» **WHAT YOU SHOULD DO**
Return, word for word, only the lines of the data below that lie between the line with "19: (236, 97, 0.55)" and the line with "44: (182, 5, 0.45)", those two lines included.
#### INFORMATION SUPPLIED ####
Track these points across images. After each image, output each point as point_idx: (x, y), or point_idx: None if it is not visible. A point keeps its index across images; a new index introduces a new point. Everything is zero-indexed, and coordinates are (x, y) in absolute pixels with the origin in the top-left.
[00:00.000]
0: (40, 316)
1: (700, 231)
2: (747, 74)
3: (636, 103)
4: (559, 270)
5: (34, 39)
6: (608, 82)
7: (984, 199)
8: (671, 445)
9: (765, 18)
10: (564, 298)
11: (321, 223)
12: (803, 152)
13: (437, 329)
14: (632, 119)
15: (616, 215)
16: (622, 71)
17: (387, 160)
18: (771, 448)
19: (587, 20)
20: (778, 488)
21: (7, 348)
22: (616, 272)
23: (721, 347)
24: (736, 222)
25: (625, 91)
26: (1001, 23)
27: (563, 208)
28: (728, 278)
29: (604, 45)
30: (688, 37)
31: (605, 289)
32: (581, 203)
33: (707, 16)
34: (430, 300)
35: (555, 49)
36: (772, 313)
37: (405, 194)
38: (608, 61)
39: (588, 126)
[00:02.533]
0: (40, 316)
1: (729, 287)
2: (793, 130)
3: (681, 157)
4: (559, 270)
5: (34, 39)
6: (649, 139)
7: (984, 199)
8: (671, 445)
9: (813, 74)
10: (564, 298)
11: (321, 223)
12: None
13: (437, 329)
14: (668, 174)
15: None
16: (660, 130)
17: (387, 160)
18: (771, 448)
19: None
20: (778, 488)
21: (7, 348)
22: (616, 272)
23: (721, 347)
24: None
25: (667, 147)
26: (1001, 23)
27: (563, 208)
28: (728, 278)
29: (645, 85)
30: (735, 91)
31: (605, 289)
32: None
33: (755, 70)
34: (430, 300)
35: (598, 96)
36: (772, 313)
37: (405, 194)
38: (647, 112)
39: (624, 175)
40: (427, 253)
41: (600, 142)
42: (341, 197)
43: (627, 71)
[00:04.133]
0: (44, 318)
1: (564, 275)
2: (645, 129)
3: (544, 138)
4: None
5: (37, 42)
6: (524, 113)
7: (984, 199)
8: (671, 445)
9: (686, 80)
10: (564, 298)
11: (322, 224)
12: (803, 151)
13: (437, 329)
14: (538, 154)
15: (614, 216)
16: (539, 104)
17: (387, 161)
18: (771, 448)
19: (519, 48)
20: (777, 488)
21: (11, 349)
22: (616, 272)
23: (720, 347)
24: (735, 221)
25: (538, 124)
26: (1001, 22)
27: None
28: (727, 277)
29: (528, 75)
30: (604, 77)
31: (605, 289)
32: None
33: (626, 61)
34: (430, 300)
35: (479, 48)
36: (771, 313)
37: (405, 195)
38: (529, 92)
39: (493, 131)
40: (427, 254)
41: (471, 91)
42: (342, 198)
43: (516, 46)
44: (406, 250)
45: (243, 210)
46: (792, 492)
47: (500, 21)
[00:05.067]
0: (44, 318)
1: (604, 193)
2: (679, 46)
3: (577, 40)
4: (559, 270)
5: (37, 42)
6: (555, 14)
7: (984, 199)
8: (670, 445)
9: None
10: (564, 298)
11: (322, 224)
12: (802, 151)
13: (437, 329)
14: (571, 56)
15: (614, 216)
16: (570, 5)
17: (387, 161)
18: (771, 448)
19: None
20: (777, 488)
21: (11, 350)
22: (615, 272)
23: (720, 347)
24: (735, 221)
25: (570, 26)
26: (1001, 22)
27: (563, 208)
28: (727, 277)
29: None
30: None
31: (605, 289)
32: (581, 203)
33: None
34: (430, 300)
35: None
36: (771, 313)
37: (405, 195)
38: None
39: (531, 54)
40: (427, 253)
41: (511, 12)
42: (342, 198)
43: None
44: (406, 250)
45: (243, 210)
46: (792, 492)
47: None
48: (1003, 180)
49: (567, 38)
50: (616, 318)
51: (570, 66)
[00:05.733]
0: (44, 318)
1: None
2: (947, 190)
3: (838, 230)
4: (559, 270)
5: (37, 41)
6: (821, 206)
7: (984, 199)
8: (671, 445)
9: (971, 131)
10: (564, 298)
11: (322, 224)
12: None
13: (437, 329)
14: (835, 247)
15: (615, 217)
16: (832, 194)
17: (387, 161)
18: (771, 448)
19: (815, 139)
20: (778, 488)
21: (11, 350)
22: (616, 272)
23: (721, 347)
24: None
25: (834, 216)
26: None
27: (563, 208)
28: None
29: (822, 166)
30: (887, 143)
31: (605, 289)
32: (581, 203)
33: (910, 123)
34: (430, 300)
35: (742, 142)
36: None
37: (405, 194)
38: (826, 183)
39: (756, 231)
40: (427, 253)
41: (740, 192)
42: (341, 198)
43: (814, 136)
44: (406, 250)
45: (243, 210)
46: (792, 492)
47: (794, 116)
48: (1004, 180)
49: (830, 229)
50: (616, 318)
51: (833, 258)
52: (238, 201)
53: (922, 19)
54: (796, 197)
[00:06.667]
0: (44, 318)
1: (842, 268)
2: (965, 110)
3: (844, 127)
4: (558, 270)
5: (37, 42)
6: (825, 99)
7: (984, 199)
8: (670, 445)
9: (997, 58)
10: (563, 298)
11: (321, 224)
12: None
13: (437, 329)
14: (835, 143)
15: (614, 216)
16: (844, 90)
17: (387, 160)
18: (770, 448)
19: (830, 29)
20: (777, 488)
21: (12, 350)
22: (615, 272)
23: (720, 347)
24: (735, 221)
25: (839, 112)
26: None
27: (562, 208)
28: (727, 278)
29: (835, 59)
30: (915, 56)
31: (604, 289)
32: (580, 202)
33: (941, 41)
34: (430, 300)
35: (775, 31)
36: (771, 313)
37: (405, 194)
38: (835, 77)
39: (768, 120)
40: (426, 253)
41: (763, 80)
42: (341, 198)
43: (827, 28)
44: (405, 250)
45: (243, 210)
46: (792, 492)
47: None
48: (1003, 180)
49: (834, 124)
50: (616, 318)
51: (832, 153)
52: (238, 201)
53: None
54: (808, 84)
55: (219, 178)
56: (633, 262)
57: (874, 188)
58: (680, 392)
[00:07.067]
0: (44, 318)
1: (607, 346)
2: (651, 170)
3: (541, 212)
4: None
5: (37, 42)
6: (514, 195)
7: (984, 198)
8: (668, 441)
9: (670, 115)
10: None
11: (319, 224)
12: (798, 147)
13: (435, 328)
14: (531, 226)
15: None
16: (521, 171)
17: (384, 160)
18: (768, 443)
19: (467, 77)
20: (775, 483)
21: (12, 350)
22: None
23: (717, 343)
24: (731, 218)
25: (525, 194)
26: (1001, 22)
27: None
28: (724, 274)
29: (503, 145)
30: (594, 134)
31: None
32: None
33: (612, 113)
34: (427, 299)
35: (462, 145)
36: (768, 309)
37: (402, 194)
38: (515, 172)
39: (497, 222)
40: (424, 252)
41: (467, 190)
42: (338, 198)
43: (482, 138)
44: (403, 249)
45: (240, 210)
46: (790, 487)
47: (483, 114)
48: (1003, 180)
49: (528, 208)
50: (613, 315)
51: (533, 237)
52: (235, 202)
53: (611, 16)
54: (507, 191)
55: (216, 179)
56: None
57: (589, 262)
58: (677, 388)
####
#### INFORMATION SUPPLIED ####
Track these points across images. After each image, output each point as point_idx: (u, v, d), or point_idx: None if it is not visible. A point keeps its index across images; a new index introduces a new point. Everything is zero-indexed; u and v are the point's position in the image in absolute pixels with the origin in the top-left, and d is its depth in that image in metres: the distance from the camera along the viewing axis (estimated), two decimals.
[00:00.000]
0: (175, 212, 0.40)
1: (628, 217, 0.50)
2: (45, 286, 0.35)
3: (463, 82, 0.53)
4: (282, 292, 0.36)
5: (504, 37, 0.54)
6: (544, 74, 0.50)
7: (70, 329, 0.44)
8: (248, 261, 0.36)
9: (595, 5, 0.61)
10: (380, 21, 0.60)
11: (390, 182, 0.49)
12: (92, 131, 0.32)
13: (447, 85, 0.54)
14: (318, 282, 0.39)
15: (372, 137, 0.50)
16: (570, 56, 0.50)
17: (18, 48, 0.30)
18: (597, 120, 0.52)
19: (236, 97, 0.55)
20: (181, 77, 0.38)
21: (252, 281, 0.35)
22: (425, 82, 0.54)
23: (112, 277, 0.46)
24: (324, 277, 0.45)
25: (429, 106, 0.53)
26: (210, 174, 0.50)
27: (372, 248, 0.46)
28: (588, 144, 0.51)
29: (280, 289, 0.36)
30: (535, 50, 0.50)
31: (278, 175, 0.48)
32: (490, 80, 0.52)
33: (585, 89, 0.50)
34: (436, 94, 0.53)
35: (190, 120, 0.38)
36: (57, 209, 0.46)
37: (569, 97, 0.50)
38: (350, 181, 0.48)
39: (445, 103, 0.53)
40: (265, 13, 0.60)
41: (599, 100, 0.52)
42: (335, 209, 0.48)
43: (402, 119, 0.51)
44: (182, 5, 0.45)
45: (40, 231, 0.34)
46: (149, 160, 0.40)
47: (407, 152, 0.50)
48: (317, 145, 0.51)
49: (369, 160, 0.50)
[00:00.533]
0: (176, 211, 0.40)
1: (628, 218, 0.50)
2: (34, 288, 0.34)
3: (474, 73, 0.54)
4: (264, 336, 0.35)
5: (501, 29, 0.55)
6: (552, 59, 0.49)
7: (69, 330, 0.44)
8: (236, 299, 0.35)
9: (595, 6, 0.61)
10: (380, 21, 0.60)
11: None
####
#### INFORMATION SUPPLIED ####
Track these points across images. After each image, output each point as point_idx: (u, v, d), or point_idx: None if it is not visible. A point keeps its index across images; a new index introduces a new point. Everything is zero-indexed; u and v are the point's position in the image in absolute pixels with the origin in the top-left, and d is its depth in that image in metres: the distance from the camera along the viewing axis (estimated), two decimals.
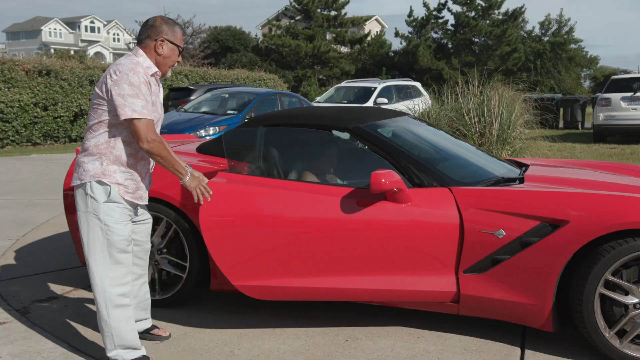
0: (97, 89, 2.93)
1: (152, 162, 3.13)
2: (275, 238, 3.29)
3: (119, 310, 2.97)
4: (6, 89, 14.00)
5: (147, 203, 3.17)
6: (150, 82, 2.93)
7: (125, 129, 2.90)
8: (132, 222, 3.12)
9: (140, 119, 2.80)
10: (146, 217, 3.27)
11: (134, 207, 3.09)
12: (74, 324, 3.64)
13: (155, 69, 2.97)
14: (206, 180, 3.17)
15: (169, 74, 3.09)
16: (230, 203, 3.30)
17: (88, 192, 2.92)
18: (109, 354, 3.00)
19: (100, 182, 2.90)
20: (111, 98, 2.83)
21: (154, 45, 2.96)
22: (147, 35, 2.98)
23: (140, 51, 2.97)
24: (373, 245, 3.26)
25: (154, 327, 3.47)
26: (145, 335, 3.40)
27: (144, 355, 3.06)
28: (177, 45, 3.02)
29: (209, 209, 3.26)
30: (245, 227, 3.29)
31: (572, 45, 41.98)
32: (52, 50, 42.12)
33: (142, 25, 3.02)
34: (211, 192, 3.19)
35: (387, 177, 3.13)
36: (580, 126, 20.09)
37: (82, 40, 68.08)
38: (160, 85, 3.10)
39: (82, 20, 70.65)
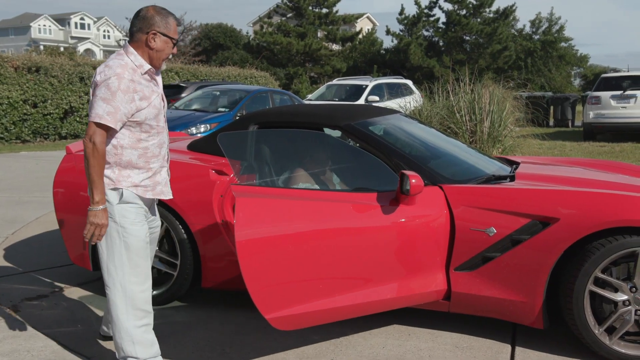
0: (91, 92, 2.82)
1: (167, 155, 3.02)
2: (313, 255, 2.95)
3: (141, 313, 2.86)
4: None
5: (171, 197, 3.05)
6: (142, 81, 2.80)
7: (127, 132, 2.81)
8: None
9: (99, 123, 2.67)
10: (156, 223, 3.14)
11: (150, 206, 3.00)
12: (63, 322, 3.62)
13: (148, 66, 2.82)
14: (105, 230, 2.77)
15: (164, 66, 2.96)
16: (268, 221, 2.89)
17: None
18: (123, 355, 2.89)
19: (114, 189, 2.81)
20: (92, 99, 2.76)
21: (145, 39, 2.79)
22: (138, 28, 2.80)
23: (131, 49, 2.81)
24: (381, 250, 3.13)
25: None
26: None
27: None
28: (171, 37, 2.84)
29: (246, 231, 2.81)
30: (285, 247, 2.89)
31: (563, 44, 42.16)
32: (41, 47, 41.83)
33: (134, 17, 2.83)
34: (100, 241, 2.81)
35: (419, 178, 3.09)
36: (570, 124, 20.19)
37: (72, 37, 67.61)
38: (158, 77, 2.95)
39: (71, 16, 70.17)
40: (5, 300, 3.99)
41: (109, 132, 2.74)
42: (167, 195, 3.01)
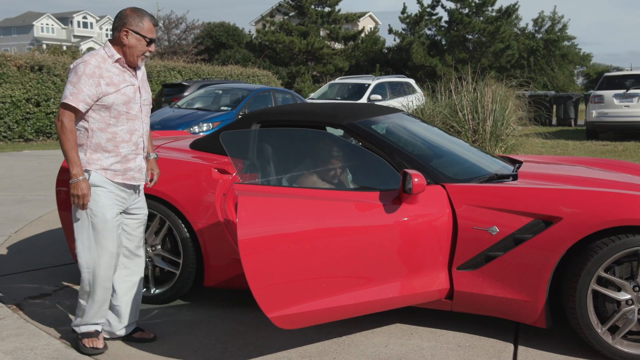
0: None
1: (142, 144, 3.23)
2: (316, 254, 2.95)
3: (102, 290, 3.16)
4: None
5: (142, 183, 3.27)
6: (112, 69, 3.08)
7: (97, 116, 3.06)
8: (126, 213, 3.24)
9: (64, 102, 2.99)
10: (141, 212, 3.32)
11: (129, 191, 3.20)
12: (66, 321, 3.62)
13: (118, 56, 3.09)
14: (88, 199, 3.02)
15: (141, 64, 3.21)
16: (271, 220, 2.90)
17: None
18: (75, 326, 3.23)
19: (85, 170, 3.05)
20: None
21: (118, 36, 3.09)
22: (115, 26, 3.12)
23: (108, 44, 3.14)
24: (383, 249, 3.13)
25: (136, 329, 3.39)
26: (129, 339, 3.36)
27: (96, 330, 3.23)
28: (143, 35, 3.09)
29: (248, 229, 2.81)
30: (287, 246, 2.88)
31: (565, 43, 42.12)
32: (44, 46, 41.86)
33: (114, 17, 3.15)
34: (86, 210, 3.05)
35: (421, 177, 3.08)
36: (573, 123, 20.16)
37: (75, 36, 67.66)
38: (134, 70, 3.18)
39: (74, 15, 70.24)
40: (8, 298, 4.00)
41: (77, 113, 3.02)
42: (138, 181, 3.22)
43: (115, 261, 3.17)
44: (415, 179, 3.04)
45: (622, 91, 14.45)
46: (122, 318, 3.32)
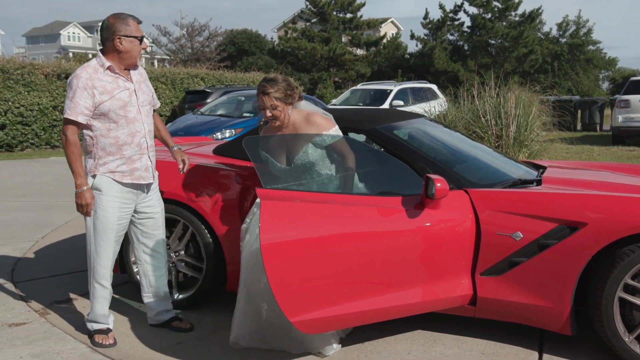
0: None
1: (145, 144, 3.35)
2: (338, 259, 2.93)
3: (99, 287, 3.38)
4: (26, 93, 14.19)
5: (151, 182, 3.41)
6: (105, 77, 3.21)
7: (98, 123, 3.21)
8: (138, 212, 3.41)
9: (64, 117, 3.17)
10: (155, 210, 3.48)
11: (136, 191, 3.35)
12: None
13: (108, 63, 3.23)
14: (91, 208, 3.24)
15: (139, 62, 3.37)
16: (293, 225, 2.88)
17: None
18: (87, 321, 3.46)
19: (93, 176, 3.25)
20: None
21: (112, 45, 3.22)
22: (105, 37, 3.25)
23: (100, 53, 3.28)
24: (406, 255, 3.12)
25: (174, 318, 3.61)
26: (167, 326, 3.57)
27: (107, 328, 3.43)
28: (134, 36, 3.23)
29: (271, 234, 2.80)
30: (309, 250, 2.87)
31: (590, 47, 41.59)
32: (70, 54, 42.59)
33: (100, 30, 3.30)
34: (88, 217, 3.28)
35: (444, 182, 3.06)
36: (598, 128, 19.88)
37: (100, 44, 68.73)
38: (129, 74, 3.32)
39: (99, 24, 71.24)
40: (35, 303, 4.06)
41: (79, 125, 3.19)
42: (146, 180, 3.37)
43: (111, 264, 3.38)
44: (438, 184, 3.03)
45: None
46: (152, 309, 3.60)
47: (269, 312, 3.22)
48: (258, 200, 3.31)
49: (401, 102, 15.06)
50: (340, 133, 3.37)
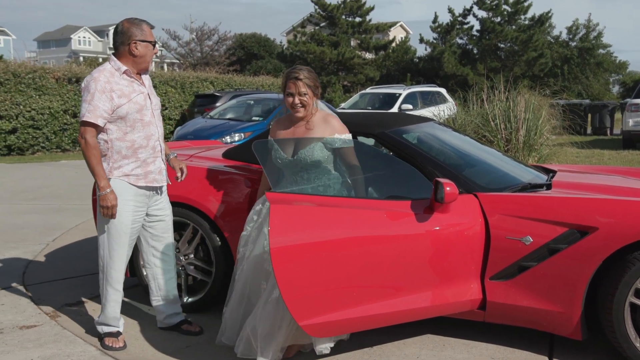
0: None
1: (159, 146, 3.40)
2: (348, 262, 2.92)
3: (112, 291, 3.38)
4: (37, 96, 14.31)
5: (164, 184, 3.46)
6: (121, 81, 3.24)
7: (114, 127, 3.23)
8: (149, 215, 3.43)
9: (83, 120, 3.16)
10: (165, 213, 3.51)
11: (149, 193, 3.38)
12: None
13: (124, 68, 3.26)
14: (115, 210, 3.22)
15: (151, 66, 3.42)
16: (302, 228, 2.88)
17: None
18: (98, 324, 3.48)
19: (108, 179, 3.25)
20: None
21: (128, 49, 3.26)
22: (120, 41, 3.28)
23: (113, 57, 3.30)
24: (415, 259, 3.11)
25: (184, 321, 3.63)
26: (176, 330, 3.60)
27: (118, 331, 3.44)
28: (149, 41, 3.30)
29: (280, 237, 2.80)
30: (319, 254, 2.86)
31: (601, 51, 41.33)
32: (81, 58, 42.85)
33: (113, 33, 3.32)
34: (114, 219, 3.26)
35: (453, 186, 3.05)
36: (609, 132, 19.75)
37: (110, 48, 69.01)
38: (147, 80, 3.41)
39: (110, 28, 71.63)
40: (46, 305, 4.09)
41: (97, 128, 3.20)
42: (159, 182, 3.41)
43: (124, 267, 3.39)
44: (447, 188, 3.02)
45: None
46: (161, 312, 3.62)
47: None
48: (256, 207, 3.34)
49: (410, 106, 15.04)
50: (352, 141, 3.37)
####
» **SOLUTION TO THIS EXERCISE**
19: (236, 97, 0.55)
20: (181, 77, 0.38)
21: (252, 281, 0.35)
22: (425, 82, 0.54)
23: (112, 277, 0.46)
24: (324, 277, 0.45)
25: (429, 106, 0.53)
26: (210, 174, 0.50)
27: (372, 248, 0.46)
28: (588, 144, 0.51)
29: (280, 289, 0.36)
30: (535, 50, 0.50)
31: (278, 175, 0.48)
32: (490, 80, 0.52)
33: (585, 89, 0.50)
34: (436, 94, 0.53)
35: (190, 120, 0.38)
36: (57, 209, 0.46)
37: (569, 97, 0.50)
38: (350, 181, 0.48)
39: (445, 103, 0.53)
40: (265, 13, 0.60)
41: (599, 100, 0.52)
42: (335, 209, 0.48)
43: (402, 119, 0.51)
44: (182, 5, 0.45)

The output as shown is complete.